It’s the only thing that is on EVERY email and it has to be stylish. Check out this guide from Canva on email signature design.
Website Marketing Channels
If you have a website, you’re marketing on it. But how well? Here are some channels that you may want to use or improve and get the most out of this invaluable resource.
5 Live Chat
- Gist: Free to hundreds of dollars per month. Gist’s live chat is free forever up to 500 contacts.
- Cost: $-$$ Depending on the chat tool you use
- Time: $-$$ Depending on site traffic
- ROI?: Somewhat trackable. You can see conversations, track their data, etc.
Live chat is one of the best ways to find and have conversations with highly-interested leads. Most everyone knows the first one to respond usually wins.
So, why wouldn’t you have live chat on your site.
There are some instances where it may not be an option. For instance, if you’re an author, speaker or another form of publisher, live chat may not be the best use of your time.
That said, most businesses can use this as a viable marketing channel.
How to Use and Improve Live Chat
Use a chat prompt.
Having the live chat icon is awesome, but having a prompt pop up and welcome guests can start a lot more conversations without being intrusive. A while back, I wrote an extensive look at what a chat prompt should include.
You can also get Gist’s Live Chat on your site in about 2 minutes. And it’s free.
6 Opt-in Forms & Lead Magnets
- Gist: This one is tricky. You can create a quick checklist for free. But if you want a custom calculator or tool, it’s going to cost you serious time or money.
- Cost: $-$$$ Depending on the tool you use
- Time: $-$$
- ROI?: Between event tracking and tracking pixels, this one is pretty easy to see your ROI
Ok, this one kind of goes with the email section. But it also goes here. Opt-in forms are part of your site, though. So, I put it here.
And lead magnets (offering some sort of valuable resource in exchange for a name and an email) are the best way to attract attention and get the contact data.
How to Use and Improve Opt-Ins
Tailor your lead magnet to the type of content. For instance, we write about marketing, sales, content, and social media.
We have several different lead magnets based on the type of content we release. If we write something about content, we have a guide about re-releasing content to gain traffic.

— Items listed in a dataset —

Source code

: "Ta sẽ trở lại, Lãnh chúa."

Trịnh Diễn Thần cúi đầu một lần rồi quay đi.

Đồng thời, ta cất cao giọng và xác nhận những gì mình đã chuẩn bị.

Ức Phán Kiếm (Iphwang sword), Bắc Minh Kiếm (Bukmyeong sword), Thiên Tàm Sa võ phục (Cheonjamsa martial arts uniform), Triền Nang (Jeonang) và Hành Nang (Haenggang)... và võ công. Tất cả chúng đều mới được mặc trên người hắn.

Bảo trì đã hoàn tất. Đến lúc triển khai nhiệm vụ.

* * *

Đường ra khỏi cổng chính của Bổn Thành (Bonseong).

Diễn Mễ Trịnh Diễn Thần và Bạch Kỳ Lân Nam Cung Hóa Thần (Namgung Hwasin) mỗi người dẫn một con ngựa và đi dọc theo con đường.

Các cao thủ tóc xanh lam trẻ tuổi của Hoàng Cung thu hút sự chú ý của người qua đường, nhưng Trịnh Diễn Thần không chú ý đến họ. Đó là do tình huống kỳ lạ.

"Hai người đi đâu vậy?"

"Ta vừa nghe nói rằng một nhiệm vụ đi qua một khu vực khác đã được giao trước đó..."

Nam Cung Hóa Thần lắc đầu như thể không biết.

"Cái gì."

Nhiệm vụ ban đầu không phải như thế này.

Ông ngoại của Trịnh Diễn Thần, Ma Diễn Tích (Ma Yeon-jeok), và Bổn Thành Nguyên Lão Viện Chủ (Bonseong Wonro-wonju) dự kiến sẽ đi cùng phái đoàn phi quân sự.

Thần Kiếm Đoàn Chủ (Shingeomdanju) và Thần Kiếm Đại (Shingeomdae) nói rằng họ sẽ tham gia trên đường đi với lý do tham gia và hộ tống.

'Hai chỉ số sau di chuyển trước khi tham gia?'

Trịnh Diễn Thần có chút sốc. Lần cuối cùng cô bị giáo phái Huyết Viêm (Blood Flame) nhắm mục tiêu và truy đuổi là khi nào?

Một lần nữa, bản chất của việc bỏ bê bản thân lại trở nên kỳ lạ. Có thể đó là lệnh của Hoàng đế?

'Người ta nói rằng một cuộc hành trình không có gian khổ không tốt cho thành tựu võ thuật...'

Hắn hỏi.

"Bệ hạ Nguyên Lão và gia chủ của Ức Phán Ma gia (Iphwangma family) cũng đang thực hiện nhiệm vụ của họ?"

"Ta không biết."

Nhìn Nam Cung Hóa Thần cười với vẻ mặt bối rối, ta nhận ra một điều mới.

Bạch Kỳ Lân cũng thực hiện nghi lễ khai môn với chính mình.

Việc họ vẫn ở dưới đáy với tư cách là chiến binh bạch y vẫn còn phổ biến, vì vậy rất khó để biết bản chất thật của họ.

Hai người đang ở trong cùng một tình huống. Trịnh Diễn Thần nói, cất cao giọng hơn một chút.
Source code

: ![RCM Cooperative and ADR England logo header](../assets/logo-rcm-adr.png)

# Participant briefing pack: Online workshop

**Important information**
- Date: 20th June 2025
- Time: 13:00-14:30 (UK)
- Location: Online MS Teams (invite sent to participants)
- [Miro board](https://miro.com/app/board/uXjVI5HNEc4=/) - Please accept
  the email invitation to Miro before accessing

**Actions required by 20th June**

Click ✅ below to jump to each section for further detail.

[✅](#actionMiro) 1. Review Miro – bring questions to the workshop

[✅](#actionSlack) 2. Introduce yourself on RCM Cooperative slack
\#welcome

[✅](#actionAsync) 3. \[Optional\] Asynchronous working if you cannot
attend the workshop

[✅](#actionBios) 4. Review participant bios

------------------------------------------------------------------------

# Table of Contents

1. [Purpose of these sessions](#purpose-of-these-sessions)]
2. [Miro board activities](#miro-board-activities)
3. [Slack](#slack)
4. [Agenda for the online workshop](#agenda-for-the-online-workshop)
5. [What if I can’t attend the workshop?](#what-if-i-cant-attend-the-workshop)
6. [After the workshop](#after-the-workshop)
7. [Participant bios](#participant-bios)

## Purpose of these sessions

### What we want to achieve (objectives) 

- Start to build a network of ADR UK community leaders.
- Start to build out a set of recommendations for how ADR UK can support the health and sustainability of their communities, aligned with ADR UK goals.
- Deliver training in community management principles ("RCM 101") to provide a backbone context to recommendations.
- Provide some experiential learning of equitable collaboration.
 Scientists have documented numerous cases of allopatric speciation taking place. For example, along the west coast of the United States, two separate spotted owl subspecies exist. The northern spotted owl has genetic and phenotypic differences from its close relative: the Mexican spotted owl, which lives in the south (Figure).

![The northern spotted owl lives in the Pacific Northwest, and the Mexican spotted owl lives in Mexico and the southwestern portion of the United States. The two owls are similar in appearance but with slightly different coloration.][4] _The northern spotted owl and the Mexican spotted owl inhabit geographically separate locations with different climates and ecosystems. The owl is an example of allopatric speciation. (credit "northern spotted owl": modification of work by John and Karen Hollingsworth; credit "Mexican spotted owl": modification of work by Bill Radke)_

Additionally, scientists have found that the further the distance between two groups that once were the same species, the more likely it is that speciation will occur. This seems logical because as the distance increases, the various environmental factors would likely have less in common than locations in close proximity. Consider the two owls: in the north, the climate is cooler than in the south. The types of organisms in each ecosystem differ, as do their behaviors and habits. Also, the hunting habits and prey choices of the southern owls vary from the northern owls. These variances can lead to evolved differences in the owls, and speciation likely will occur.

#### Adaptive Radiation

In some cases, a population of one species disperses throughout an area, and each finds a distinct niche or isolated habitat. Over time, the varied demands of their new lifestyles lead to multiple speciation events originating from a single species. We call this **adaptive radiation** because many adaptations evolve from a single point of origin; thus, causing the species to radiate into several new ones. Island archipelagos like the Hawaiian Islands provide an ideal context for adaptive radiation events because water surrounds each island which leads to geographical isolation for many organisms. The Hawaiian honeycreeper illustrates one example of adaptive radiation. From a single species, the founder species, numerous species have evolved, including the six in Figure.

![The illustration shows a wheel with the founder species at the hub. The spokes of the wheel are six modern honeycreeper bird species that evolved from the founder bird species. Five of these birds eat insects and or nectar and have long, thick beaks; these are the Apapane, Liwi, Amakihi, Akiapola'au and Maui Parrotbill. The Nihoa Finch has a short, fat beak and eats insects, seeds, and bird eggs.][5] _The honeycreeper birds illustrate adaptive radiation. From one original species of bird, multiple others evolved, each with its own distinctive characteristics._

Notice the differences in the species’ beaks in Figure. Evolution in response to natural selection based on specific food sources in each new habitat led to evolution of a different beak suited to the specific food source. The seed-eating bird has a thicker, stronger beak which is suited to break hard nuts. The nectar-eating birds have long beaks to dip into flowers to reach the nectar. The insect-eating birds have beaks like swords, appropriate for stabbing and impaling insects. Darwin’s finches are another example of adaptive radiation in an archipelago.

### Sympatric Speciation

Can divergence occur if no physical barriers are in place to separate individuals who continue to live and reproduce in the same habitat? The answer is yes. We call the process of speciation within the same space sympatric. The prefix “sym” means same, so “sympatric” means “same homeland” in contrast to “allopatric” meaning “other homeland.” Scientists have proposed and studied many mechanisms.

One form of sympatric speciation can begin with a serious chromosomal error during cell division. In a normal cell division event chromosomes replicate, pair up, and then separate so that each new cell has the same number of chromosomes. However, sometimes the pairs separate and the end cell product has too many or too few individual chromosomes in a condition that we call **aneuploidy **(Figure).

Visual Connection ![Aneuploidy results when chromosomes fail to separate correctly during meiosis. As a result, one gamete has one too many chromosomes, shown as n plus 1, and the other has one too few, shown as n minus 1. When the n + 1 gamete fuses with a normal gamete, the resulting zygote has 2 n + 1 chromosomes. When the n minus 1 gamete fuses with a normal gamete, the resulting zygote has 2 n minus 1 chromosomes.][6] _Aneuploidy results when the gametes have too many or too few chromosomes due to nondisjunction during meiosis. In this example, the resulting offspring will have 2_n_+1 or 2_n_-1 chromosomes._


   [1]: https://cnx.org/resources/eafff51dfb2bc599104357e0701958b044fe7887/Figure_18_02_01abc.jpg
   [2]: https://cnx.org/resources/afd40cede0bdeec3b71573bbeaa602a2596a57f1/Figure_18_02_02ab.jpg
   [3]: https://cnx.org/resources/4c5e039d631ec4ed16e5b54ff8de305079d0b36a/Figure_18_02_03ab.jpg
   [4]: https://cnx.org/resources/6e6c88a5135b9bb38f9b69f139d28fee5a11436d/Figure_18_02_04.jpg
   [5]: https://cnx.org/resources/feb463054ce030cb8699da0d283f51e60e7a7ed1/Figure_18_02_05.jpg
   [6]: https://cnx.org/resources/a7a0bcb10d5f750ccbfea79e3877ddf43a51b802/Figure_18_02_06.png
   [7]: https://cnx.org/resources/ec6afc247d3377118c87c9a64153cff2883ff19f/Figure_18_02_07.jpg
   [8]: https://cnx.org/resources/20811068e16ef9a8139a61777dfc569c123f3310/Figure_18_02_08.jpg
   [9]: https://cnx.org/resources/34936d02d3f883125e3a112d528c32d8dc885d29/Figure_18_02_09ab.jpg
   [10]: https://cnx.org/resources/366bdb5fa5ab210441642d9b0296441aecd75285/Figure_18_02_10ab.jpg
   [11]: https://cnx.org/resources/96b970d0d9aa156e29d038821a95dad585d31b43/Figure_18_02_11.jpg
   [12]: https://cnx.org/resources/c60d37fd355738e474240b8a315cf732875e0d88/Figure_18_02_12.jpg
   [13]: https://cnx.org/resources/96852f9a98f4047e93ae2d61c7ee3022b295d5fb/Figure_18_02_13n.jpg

— BRIEF 1 —
In the website marketing passage, up to how many contacts is Gist's live chat free forever?
— BRIEF 2 —
Reproduce everything in the website marketing passage from "Live chat is one" down to "And it’s free.", swapping "conversations" for "discussions" throughout.
— BRIEF 3 —
Go on with the website marketing passage after its final sentence.

— WRITTEN RESPONSE 1 —
Gist's live chat is free forever up to 500 contacts.

— WRITTEN RESPONSE 2 —
Live chat is one of the best ways to find and have discussions with highly-interested leads. Most everyone knows the first one to respond usually wins.
So, why wouldn’t you have live chat on your site.
There are some instances where it may not be an option. For instance, if you’re an author, speaker or another form of publisher, live chat may not be the best use of your time.
That said, most businesses can use this as a viable marketing channel.
How to Use and Improve Live Chat
Use a chat prompt.
Having the live chat icon is awesome, but having a prompt pop up and welcome guests can start a lot more discussions without being intrusive. A while back, I wrote an extensive look at what a chat prompt should include.
You can also get Gist’s Live Chat on your site in about 2 minutes. And it’s free.

— WRITTEN RESPONSE 3 —
Social media? We have one to keep your reach with your audience.
- Gist: Like using email, a blog serves most businesses. But don’t do it unless you’re going to make it valuable.
- Cost: $$-$$$ If you hire out the writing
- Time: $$-$$$ If you do the writing yourself
Not going to spend a lot of time here, but couldn’t leave blogging out of the list.
It’s still a massive channel. In fact, it’s one of Gist’s biggest channels for driving traffic to our website. And even though I’ve been a content creator for closer to 10 years now, I’m still learning a ton about running an effective blog.
How to Use and Improve a Blog
Number one thing I’ve learned — intent matters.
It’s still about keywords, but it’s more about the entire subject and answering the question at hand. You have to dig deeper.
This post is a perfect example. It was riding high in like position 2-3 for “marketing channels”. Getting loads of traffic.
But it wasn’t answering the question of potential marketing channels for a business and rankings dropped (for that and other reasons). What you’re reading now is a complete rewrite of the original post.
Don’t be afraid to do the research. It’s going to take time or money.
8 Other Websites (Not Your Main Site)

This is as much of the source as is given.